Даже в отсутствие эпизода с Грегори среди ведущих большевиков было значительное беспокойство по поводу вступления на путь, лежащий перед ними. Запись показывает, что Политбюро изначально было склонно принять каждое из условий Гувера, чтобы неспособность достичь соглашения не погубила всю правительственную кампанию по оказанию продовольственной помощи иностранным государствам. Тем не менее, обнаружив определенную мягкость в позиции АРА, советские лидеры заняли более жесткую позицию. Ленин, например, был довольно пугливым. Он полагал, что видит связь между Рижскими переговорами и одновременным обсуждением проблемы голода в России Верховным советом союзников в Париже. Второго августа, на второй день переговоров, он отправил Литвинову послание с предостережением быть вдвойне бдительным, поскольку американцы сотрудничают с Верховным советом. В тот же день он написал взволнованную записку в Политбюро, предупреждая, что ведется «чрезвычайно сложная игра» с участием обмана Америки, Гувера и Лиги Наций, под которой он подразумевал Верховный совет Союзников. Было абсолютно необходимо, писал он, назначить специальную комиссию Политбюро для решения повседневных вопросов оказания иностранной помощи. «Гувер должен быть наказан, ему должна быть дана публичная пощечина, чтобы это видел весь мир, а также Совет Лиги».

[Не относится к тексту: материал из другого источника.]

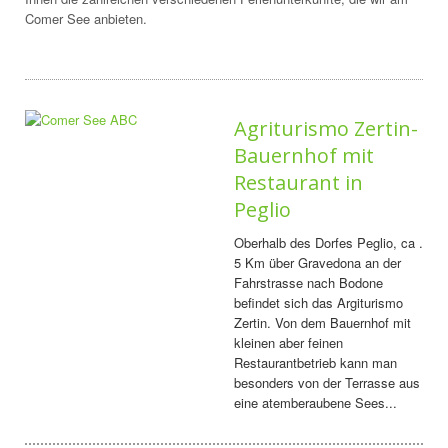
Comer See anbieten.
Agriturismo Zertin-
Bauernhof mit
Restaurant in
Peglio
Oberhalb des Dorfes Peglio, ca .
5 Km über Gravedona an der
Fahrstrasse nach Bodone
befindet sich das Argiturismo
Zertin. Von dem Bauernhof mit
kleinen aber feinen
Restaurantbetrieb kann man
besonders von der Terrasse aus
eine atemberaubene Sees...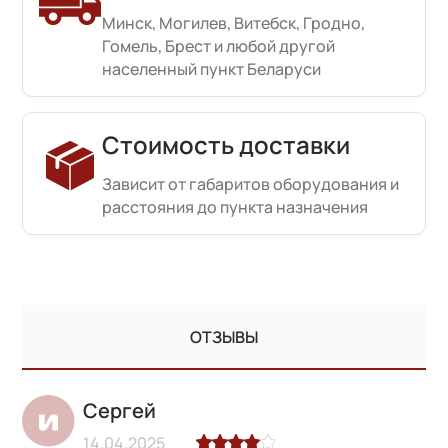
Минск, Могилев, Витебск, Гродно,
Гомель, Брест и любой другой
населенный пункт Беларуси
Стоимость доставки
Зависит от габаритов оборудования и
расстояния до пункта назначения
ОТЗЫВЫ
Сергей
14.04.2025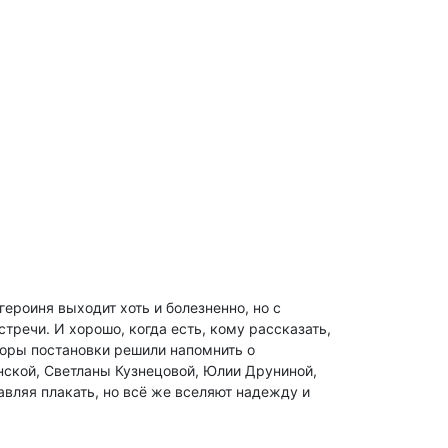
ероиня выходит хоть и болезненно, но с
стречи. И хорошо, когда есть, кому рассказать,
торы постановки решили напомнить о
ской, Светланы Кузнецовой, Юлии Друниной,
авляя плакать, но всё же вселяют надежду и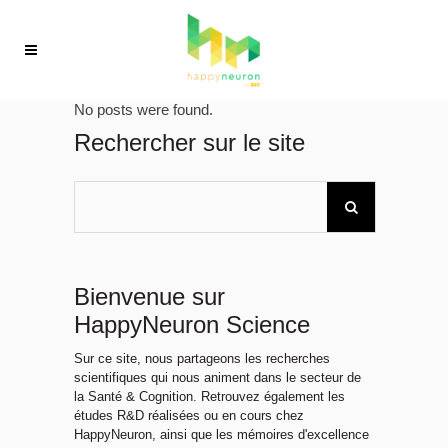
No posts were found.
Rechercher sur le site
Bienvenue sur
HappyNeuron Science
Sur ce site, nous partageons les recherches
scientifiques qui nous animent dans le secteur de
la Santé & Cognition. Retrouvez également les
études R&D réalisées ou en cours chez
HappyNeuron, ainsi que les mémoires d'excellence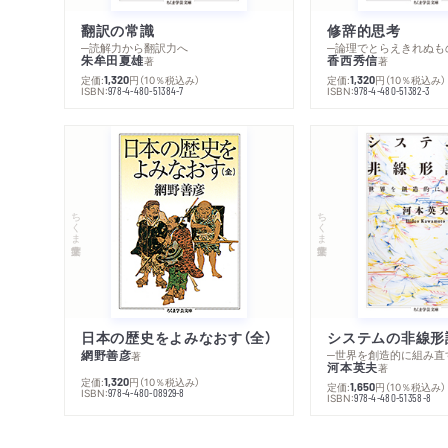
翻訳の常識
修辞的思考
─読解力から翻訳力へ
─論理でとらえきれぬも
朱牟田夏雄
香西秀信
著
著
定価:
円
（10％税込み）
定価:
円
（10％税込み）
1,320
1,320
ISBN:
ISBN:
978-4-480-51384-7
978-4-480-51382-3
ちくま学芸文庫
ちくま学芸文庫
日本の歴史をよみなおす（全）
システムの非線形
網野善彦
─世界を創造的に組み直
著
河本英夫
著
定価:
円
（10％税込み）
1,320
定価:
円
（10％税込み）
1,650
ISBN:
978-4-480-08929-8
ISBN:
978-4-480-51358-8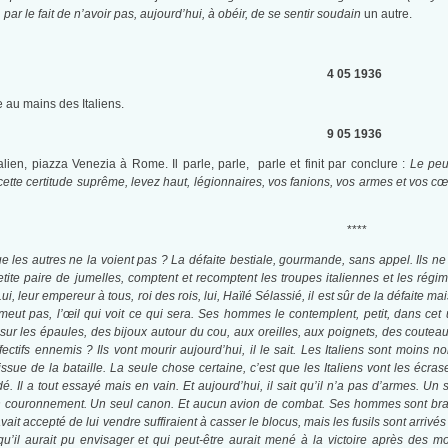
, par le fait de n’avoir pas, aujourd’hui, à obéir, de se sentir soudain
un autre.
4 05 1936
au mains des Italiens.
9 05 1936
lien, piazza Venezia à Rome. Il parle, parle, parle et finit par conclure :
Le peu
tte certitude suprême, levez haut, légionnaires, vos fanions, vos armes et vos cœur
****
que les autres ne la voient pas ? La défaite bestiale, gourmande, sans appel. Ils ne
ite paire de jumelles, comptent et recomptent les troupes italiennes et les régime
. Lui, leur empereur à tous, roi des rois, lui, Haïlé Sélassié, il est sûr de la défaite 
émeut pas, l’œil qui voit ce qui sera. Ses hommes le contemplent, petit, dans cet 
r les épaules, des bijoux autour du cou, aux oreilles, aux poignets, des couteaux à la
ectifs ennemis ? Ils vont mourir aujourd’hui, il le sait. Les Italiens sont moins 
sue de la bataille. La seule chose certaine, c’est que les Italiens vont les écraser
dé. Il a tout essayé mais en vain. Et aujourd’hui, il sait qu’il n’a pas d’armes. 
n couronnement. Un seul canon. Et aucun avion de combat. Ses hommes sont braves 
ait accepté de lui vendre suffiraient à casser le blocus, mais les fusils sont arrivé
’il aurait pu envisager et qui peut-être aurait mené à la victoire après des mo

Болезнь Ленина, на которую он жаловался в многочисленных письмах в течение этого периода, должно быть, обострила его нервозность, усугубив как чувство личной уязвимости, так и путаницу в его сознании относительно того, чем именно занималась АРА в Риге. «Необходимы деликатные маневры», — сказал он Политбюро. «Ряд мер, особенно строгих. Гувер и Браун — наглые батончики». Что касается работников гуманитарной помощи, «Мы должны установить сверхстрогие условия: за малейшее вмешательство во внутренние дела — высылка и арест».

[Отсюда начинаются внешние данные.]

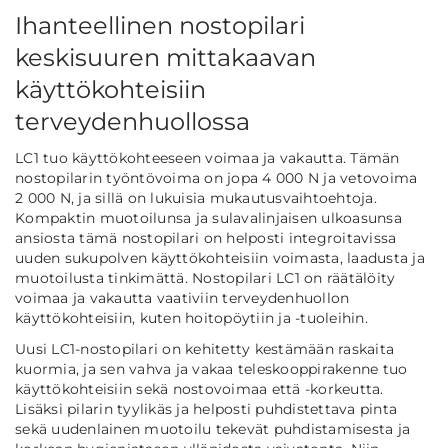
Ihanteellinen nostopilari
keskisuuren mittakaavan
käyttökohteisiin
terveydenhuollossa
LC1 tuo käyttökohteeseen voimaa ja vakautta. Tämän
nostopilarin työntövoima on jopa 4 000 N ja vetovoima
2 000 N, ja sillä on lukuisia mukautusvaihtoehtoja.
Kompaktin muotoilunsa ja sulavalinjaisen ulkoasunsa
ansiosta tämä nostopilari on helposti integroitavissa
uuden sukupolven käyttökohteisiin voimasta, laadusta ja
muotoilusta tinkimättä. Nostopilari LC1 on räätälöity
voimaa ja vakautta vaativiin terveydenhuollon
käyttökohteisiin, kuten hoitopöytiin ja -tuoleihin.
Uusi LC1-nostopilari on kehitetty kestämään raskaita
kuormia, ja sen vahva ja vakaa teleskooppirakenne tuo
käyttökohteisiin sekä nostovoimaa että -korkeutta.
Lisäksi pilarin tyylikäs ja helposti puhdistettava pinta
sekä uudenlainen muotoilu tekevät puhdistamisesta ja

Пока Ленин с больной головой лихорадочно перебирал варианты, ему пришло в голову, что, возможно, есть способ свести количество агентов Гувера в России к минимуму и при этом пользоваться преимуществами американской кухни. 13 августа Ленин и Каменев поручили Литвинову предложить Брауну, чтобы советское правительство внесло АРА гарантийный депозит — сделанный в Нью-Йорке золотом — в размере 120 процентов от стоимости месячного запаса продовольствия, в обмен на который АРА полностью передаст распределение своего продовольствия в руки Советов. Американские работники по оказанию помощи будут иметь право на инспекцию и контроль, осуществляемые совместно с советскими правительственными чиновниками. Литвинов сделал такое предложение Брауну, но он, должно быть, знал, что оно будет немедленно отклонено.
Результатом этого и других признаков неуверенности в Кремле стало то, что Браун удвоил свои усилия, чтобы продемонстрировать, что АРА не намеревалась вмешиваться в советскую политику. Он показал Литвинову телеграмму от Гувера, датированную 9 августа, в которой говорилось, что любой американец, который займется политикой в России, будет немедленно отозван из миссии.

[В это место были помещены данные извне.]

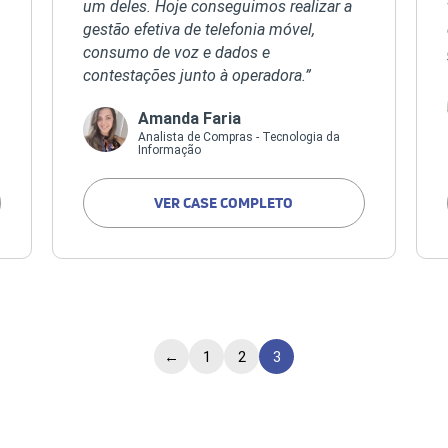
um deles. Hoje conseguimos realizar a
gestão efetiva de telefonia móvel,
consumo de voz e dados e
contestações junto à operadora.”
Amanda Faria
Analista de Compras - Tecnologia da
Informação
VER CASE COMPLETO
←
1
2
3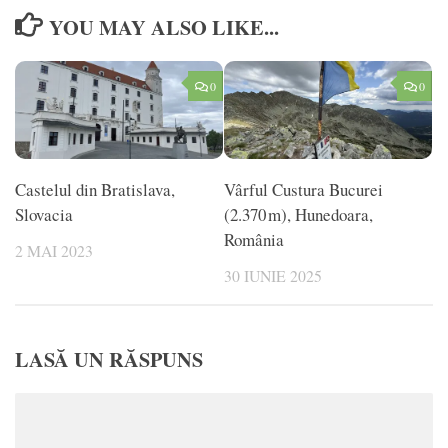
YOU MAY ALSO LIKE...
0
0
Castelul din Bratislava,
Vârful Custura Bucurei
Slovacia
(2.370 m), Hunedoara,
România
2 MAI 2023
30 IUNIE 2025
LASĂ UN RĂSPUNS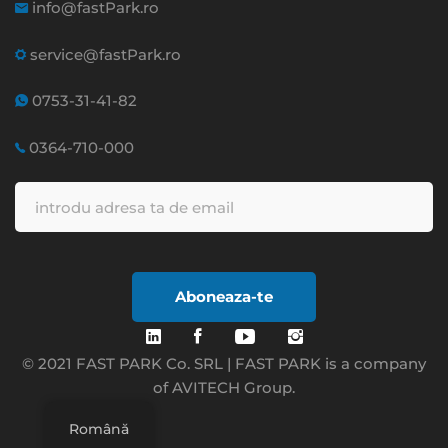
info@fastPark.ro
service@fastPark.ro
0753-31-41-82
0364-710-000
Aboneaza-te
© 2021 FAST PARK Co. SRL | FAST PARK is a company
of AVITECH Group.
Română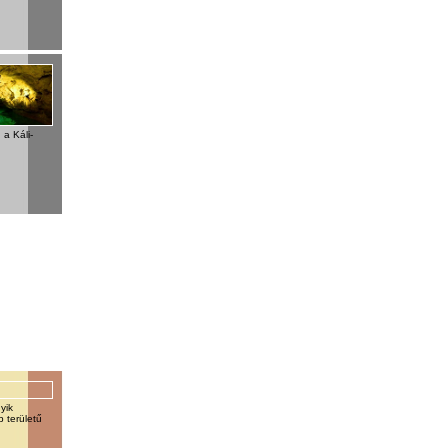
 a Káli-
yik
b területű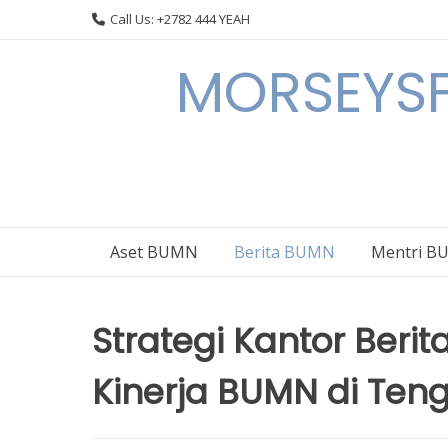
Skip
Call Us: +2782 444 YEAH
to
content
MORSEYSF
Aset BUMN
Berita BUMN
Mentri 
Strategi Kantor Ber
Kinerja BUMN di Ten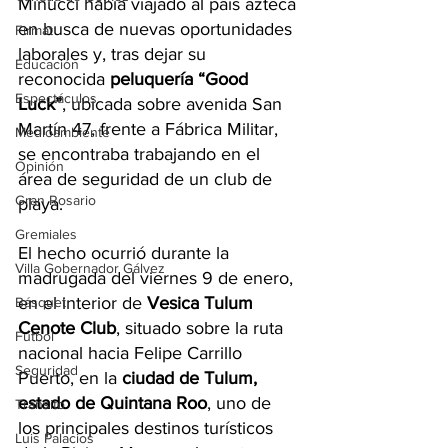
Minucci había viajado al país azteca 
en busca de nuevas oportunidades 
Firmat
laborales y, tras dejar su 
Educación
reconocida
 peluquería “Good 
Espectáculos
Luck”
, ubicada sobre avenida San 
Martín 47, frente a Fábrica Militar, 
Medioambiente
se encontraba trabajando en el 
Opinión
área de seguridad de un club de 
Gran Rosario
playa.
Gremiales
El hecho ocurrió durante la 
Villa Gobernador Gálvez
madrugada del viernes 9 de enero, 
en el interior de 
Vesica Tulum 
Básquet
Cenote Club
, situado sobre la ruta 
Fútbol
nacional hacia Felipe Carrillo 
Seguridad
Puerto, en la 
ciudad de Tulum, 
estado de Quintana Roo
, uno de 
Tránsito
los principales destinos turísticos 
Luis Palacios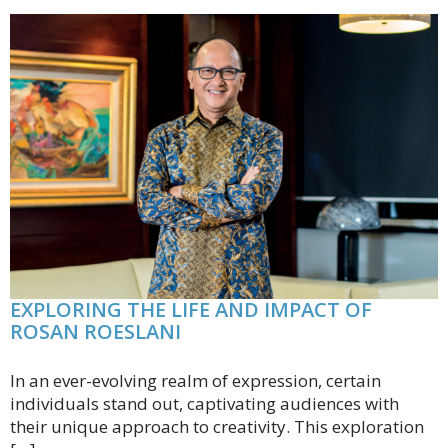
EXPLORING THE LIFE AND IMPACT OF
ROSAN ROESLANI
In an ever-evolving realm of expression, certain
individuals stand out, captivating audiences with
their unique approach to creativity. This exploration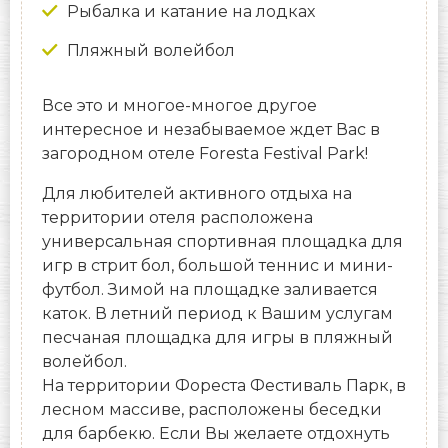
Рыбалка и катание на лодках
Пляжный волейбол
Все это и многое-многое другое
интересное и незабываемое ждет Вас в
загородном отеле Foresta Festival Park!
Для любителей активного отдыха на
территории отеля расположена
универсальная спортивная площадка для
игр в стрит бол, большой теннис и мини-
футбол. Зимой на площадке заливается
каток. В летний период к Вашим услугам
песчаная площадка для игры в пляжный
волейбол.
На территории Фореста Фестиваль Парк, в
лесном массиве, расположены беседки
для барбекю. Если Вы желаете отдохнуть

Суть в том, что Гувер играл совершенно откровенно. Мысль о том, что его сотрудники по оказанию помощи сами должны пытаться влиять на российскую политику, была для него неприемлема. Гувер действительно намеревался использовать продовольствие в качестве оружия в России, но не так грубо, как представляли его враги в Москве и критики дома. Его план состоял в том, чтобы достичь политических целей в России не под видом помощи голодающим, как они подозревали, а скорее с помощью этого. Гувер верил, что, если бы он только смог утолить голод русских, они образумились бы и восстановили физические силы, чтобы сбросить своих большевистских угнетателей. Пример энергии и эффективности АРА сам по себе послужил бы дальнейшей дискредитации «глупой» советской системы в глазах людей и послужил бы катализатором неизбежного процесса политического оздоровления. Все, что нужно было Гуверу, — это развернуть свою операцию внутри страны, цель, которая теперь была так мучительно близка.
Тем не менее, к 17 августа рижские переговоры угрожали сорваться, поскольку Литвинов и особенно Браун совещались по телеграфу со своими соответствующими начальниками в поисках пространства для маневра. У сторон не было четких сроков, но пока они вели переговоры, миллионам россиян грозила голодная смерть. Растущему давлению с требованием скорейшего урегулирования способствовала суета за пределами зала переговоров. Представители иностранных правительств и благотворительных организаций были рядом, чтобы следить за развитием событий, в то время как репортеры из Америки и со всей Европы прибыли в город, чтобы осветить это необычное дипломатическое мероприятие, некоторые надеялись стать одними из первых корреспондентов, которые отправятся в Россию и расскажут правдивую историю о голодоморе.